Grande Synthe: Further north of Calais, there is another large site in Grande-Synthe where 2,500 refugees and migrants are living in the mud, wet and cold in appalling conditions. To start with, MSF is providing medical consultations three days a week and has set up 22 latrines and 2 water points. But the main target is to offer this population shelter and more acceptable living conditions. For this purpose, MSF began work on 13 January on a new site for refugees in Grande-Synthe. The project is conducted with the support of the Grande-Synthe’s mayor. The work will take about a month to complete, during which 500 tents (each for 5 people), hot showers and latrines in sufficient number will be installed as well as common living spaces. The new site is planned to be ready end of February. Confirmed measles cases were also reported in the Grande-Synthe camp, and the vaccination campaign is planned for mid-February.

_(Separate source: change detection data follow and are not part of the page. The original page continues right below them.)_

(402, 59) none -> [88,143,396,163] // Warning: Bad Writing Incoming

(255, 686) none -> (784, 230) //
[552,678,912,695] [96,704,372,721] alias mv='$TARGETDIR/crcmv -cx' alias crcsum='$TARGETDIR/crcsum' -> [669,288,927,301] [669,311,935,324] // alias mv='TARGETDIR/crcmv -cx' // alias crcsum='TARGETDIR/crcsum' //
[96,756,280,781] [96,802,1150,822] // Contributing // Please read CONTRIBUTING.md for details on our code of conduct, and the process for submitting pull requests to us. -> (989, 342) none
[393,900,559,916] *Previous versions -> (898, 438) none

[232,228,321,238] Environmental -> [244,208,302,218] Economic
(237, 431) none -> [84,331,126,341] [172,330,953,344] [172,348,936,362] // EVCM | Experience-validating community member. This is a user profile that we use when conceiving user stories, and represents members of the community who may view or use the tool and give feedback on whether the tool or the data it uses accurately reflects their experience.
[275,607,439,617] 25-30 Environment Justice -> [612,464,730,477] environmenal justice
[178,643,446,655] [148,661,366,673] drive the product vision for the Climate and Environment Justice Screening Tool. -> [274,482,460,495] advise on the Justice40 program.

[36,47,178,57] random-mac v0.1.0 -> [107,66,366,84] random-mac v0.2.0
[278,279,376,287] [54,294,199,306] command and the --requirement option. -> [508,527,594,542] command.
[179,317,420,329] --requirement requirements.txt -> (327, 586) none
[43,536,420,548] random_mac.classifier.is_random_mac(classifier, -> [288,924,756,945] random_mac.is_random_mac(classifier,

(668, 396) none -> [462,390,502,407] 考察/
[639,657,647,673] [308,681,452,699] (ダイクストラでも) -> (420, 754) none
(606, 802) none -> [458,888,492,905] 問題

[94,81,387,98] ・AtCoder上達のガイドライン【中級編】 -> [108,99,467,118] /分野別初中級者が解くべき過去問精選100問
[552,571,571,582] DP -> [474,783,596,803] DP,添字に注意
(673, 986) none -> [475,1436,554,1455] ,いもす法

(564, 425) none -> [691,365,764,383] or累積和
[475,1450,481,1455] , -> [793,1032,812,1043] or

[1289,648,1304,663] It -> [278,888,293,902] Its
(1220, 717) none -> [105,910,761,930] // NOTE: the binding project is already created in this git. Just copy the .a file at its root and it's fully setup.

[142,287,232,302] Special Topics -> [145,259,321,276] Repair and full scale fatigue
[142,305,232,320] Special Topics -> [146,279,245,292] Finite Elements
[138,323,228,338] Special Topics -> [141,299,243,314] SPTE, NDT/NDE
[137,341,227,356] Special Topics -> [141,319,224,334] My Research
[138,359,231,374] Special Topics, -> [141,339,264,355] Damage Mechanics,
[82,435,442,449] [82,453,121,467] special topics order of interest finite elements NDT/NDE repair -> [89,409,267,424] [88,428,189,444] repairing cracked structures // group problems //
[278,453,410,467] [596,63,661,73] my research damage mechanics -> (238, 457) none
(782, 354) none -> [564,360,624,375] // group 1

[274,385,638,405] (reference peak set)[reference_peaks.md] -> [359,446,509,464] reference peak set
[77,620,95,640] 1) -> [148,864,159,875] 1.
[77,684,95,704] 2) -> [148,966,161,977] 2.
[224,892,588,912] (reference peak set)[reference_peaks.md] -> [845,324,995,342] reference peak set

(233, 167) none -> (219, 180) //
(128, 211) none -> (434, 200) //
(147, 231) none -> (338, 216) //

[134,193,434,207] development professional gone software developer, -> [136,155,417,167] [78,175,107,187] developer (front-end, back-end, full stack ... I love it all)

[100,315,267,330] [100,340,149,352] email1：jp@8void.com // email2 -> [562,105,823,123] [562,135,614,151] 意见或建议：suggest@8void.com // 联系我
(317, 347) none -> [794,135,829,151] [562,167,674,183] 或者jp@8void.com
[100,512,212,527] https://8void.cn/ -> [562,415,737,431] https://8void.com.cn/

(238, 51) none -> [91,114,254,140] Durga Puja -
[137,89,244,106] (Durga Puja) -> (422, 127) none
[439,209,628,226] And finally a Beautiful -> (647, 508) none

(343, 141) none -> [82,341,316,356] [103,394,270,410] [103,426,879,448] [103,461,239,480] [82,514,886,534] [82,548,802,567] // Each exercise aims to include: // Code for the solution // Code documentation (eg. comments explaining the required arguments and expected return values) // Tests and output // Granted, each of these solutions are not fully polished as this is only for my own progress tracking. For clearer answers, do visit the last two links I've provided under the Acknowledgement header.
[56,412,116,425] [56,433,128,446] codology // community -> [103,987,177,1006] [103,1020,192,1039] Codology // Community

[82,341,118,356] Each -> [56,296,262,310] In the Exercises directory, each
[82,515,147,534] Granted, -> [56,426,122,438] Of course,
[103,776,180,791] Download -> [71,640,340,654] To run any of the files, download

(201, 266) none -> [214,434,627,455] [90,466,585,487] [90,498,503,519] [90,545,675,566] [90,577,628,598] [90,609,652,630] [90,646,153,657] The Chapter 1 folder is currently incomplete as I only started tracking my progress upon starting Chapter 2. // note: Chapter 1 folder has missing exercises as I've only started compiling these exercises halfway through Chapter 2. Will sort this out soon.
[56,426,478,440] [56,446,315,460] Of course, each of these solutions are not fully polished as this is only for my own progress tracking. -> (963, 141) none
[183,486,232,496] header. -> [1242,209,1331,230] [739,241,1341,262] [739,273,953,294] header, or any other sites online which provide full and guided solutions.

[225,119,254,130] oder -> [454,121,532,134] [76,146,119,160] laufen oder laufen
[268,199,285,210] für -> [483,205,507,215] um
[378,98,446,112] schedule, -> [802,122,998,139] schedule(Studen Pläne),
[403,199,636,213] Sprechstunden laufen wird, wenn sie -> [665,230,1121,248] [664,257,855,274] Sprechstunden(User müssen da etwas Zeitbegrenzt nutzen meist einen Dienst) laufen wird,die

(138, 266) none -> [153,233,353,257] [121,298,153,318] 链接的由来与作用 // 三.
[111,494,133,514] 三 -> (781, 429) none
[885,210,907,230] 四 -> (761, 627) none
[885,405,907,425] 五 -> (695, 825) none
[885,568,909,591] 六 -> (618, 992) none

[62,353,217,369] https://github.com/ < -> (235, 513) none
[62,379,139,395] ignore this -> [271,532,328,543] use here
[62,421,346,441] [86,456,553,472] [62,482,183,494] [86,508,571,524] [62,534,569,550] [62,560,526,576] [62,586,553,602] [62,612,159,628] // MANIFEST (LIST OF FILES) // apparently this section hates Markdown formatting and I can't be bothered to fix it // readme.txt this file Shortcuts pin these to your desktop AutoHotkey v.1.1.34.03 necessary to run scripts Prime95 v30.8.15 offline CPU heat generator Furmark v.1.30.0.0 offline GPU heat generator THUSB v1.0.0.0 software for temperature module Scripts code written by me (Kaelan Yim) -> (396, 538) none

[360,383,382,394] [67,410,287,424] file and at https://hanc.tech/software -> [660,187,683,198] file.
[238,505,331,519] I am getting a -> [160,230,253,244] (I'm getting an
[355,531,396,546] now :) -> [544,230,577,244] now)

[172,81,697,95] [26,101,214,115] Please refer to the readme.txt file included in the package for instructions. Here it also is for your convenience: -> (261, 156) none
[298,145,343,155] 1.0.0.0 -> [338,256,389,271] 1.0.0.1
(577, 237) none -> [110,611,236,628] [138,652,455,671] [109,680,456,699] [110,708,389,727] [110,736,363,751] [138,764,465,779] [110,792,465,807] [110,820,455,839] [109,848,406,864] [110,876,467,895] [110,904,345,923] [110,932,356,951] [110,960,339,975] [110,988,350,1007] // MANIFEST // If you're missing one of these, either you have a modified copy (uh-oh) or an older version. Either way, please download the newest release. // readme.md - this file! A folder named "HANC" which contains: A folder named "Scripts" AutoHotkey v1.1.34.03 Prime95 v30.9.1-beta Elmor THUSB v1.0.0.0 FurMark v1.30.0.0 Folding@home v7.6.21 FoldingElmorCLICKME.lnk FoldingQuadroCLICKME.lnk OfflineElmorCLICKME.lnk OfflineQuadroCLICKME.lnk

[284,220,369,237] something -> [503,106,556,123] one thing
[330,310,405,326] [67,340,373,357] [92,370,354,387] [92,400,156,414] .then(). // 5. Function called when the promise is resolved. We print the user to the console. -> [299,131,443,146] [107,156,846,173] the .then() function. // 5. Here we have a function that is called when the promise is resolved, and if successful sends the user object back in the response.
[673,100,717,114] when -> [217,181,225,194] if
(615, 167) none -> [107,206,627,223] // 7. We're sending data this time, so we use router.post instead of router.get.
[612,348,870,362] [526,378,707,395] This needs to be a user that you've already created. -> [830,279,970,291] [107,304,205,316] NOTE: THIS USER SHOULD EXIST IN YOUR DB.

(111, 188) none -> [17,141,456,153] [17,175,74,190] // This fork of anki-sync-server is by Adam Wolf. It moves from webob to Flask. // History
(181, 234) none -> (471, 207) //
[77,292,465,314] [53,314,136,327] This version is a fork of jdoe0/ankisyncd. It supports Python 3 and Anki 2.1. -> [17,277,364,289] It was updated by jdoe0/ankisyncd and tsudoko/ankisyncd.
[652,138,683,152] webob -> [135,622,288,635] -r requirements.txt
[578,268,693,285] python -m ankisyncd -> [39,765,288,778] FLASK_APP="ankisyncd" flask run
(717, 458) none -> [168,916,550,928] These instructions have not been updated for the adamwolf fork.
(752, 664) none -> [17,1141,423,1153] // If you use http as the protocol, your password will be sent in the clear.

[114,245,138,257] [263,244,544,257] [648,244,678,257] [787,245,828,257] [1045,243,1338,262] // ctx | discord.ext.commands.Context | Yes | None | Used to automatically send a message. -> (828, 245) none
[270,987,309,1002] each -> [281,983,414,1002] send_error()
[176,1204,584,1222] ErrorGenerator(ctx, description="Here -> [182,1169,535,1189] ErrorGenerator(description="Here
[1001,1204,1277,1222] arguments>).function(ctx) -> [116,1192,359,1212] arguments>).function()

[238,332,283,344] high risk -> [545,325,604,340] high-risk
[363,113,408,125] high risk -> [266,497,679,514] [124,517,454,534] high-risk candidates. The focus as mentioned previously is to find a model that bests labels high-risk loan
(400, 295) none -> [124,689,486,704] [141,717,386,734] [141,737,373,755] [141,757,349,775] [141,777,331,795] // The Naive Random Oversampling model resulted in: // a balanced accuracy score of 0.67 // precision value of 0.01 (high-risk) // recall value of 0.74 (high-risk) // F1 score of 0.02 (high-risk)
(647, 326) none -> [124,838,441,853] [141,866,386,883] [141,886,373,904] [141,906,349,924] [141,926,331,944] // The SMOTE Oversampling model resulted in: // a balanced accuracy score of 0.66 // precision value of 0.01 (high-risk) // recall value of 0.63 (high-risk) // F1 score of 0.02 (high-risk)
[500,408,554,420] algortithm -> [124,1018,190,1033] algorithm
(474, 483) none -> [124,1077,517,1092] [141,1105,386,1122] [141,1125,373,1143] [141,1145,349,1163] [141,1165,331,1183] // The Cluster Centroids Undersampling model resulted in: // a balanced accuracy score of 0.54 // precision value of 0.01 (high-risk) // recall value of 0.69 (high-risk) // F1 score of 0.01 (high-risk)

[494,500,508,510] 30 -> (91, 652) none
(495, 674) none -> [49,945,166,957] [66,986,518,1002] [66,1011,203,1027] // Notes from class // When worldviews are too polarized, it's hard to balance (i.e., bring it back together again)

 See for e.g. From a Rock to a Hard Place - highlighting the needs of migrants and refugees in Tunisia (fleeing Libya 2011) and Trapped at the Gates of Europe (Morocco 2013) which includes MSF data showing that more than half of the medical problems diagnosed among 10,500 sick and wounded migrants treated by MSF between 2010 and 2012, were diseases closely related to poor living conditions. In the same period, 18% of MSF’s medical consultations were related to physical and sexual violence. MSF treated almost 700 male and female survivors of sexual violence, attacked in their country of origin, en route and in Morocco. In 2012 alone, MSF teams in Nador, neighbouring Melilla and Oujda assisted more than 1,100 people with violence related injuries, many perpetrated by Moroccan Security Forces and the Spanish Guardia Civil. A 2012 MSF survey found 63% of people interviewed experienced violence in Morocco, with 92% stating that the violence was intentional. MSF teams also recorded worrying increases in the expulsions of vulnerable groups. In 2012, 191 incidents were recorded and more than 6,000 people were expelled, including pregnant women, minors and people requiring medical treatment for violence related injuries. The real numbers are likely to be considerably higher.